Notre "chant du monde" s'ouvre donc  à une nouvelle façon d'appréhender toutes les formes de vie et à reconsidérer la notion de conscience, même si à cet égard nous n'en sommes qu'aux balbutiements puisque nous sortons (enfin!)  du système cartésien.

 Nous savons maintenant que nous ne savons pas bien ce qu'est la conscience, nous nous interrogeons sur la DMC (dissociation motrice et cognitive), sur  "l'état végétatif",   sur le "syndrome d'enfermement" et sur comment "débloquer la voix" (cf article ci-dessous)  Saurons-nous un jour comprendre "l'état végétatif" et "état végétal"   et "débloquer" toutes les voix du vivant ?

Un rapport qui mettra tout le monde d'accord, y compris les sceptiques : celui commandé par l'INRA en mai 2017 -qu'on ne peut pas soupçonner de spécisme !- qui fait la synthèse  sur ce que nous connaissons de la conscience animale, étude portant essentiellement sur les animaux d'élevage (mais pas que) puisque l'INRA pose la question de notre responsabilité envers ces animaux, leur bien-être physique et mental.
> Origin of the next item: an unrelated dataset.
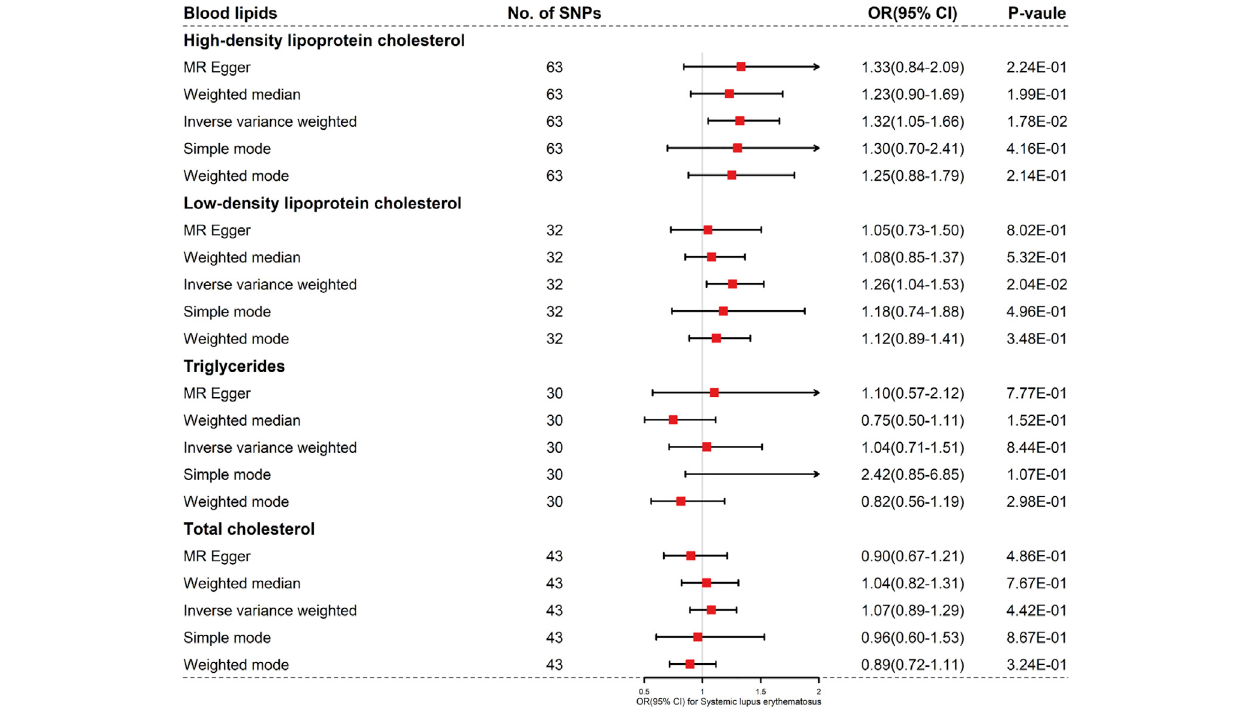
Frontiers in Genetics |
Lisez les 7 pages (claires)  de ce résumé (lien ci-dessous) et vous en serez ... je ne trouve pas le mot qui convient ! 

Pour terminer cet article de façon plus ludique, mais non moins réflexive, je vous suggère de voir ou de revoir le film "Premier Contact", mal jugé car mal compris  à sa sortie en 2016, qui propose une réflexion particulièrement intéressante et originale sur le décodage du langage, ici des  aliens pacifiques et heptapodes, et donc de toute forme de langages autres qu'humains,  ainsi que sur la perception non linéaire du temps. -L'héroïne du film se prénomme Hannah, prénom-palindrome...

Jets d'encre logogrammes des aliens de Premier contact, "symboles magnifiques entre  le test de Rorschach et l'action painting de Jackson Pollock". (Jacques Morice).

Premier Contact (film) — Wikipédia (wikipedia.org)

Ce qui renforce l'idée que nous allons chercher bien loin des "aliens" alors qu'ils nous entourent : ce sont les animaux  et les plantes dont nous commençons à peine à entre-apercevoir  l'intelligence hors de nos normes humaines.  Ces "premiers contacts" sont un beau programme pour les années à venir, non ? 

Document partagé via Facebook

Franco Fortunato (peintre italien né en 1946) La fabrique du temps.

Franco Fortunato (peintre italien né en 1946) La fabrique du temps.

Beaucoup de liens dans cet articles, me direz-vous ? Oui, juste pour ouvrir des pistes et essayer de vous prouver que nous vivons une époque passionnante (sans ironie). Car  je me garderai bien de m'exprimer au-delà de mes domaines de compétence : "Sutor, ne supra crepidam !" comme disaient les Romains. 

Je ne fais donc pas d' "ultracrépidarianisme",  même si on entend beaucoup de non-spécialistes s'exprimer sur le/la COVID par les temps qui courent ! Vous me direz- et vous aurez raison- que même les spécialistes sont parfois "diafoireux" ! 

Dali, Persistance de la mémoire corpusculaire.

Dali, Persistance de la mémoire corpusculaire.